DATA RECORDS:

== Segment start ==

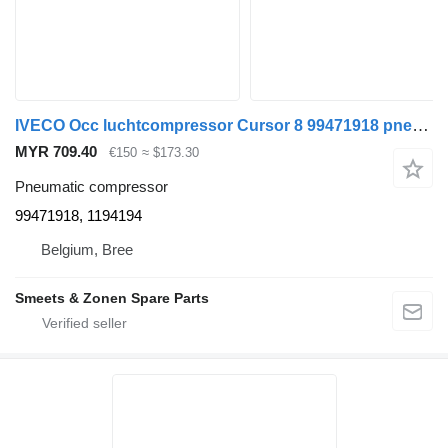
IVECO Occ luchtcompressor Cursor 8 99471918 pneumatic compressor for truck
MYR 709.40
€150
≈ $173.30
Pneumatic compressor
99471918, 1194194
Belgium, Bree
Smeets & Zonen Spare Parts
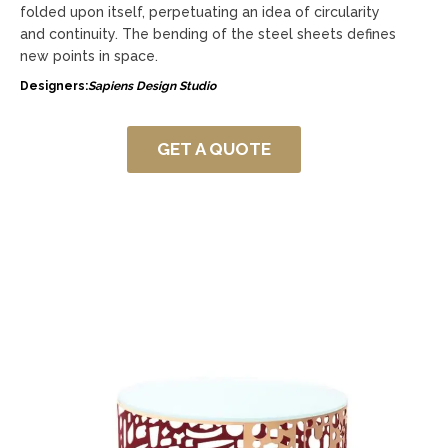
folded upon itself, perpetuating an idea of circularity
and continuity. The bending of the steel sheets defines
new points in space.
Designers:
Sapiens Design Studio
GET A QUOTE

== Segment end ==
== Segment start ==

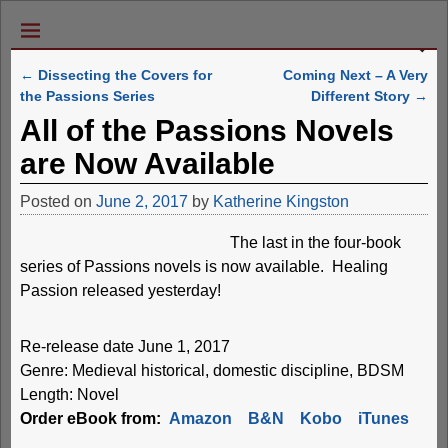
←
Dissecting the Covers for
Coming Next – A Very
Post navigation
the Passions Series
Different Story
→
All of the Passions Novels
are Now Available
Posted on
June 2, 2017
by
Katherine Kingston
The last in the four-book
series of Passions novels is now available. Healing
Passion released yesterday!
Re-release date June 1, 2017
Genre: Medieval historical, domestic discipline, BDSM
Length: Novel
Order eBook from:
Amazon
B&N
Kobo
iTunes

== Segment end ==
== Segment start ==

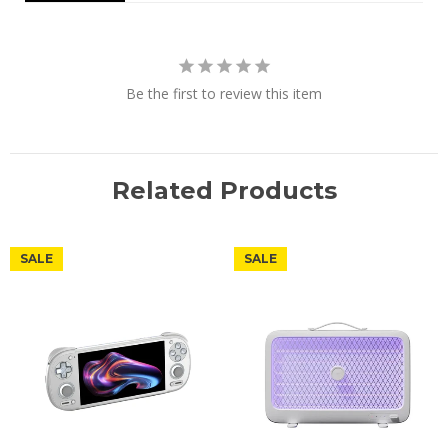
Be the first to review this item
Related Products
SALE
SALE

== Segment end ==

WHAT IS REQUIRED: Across the entries above, how many lines carry the word "June"? Write only the number.

RESULT OF THE EXERCISE: 2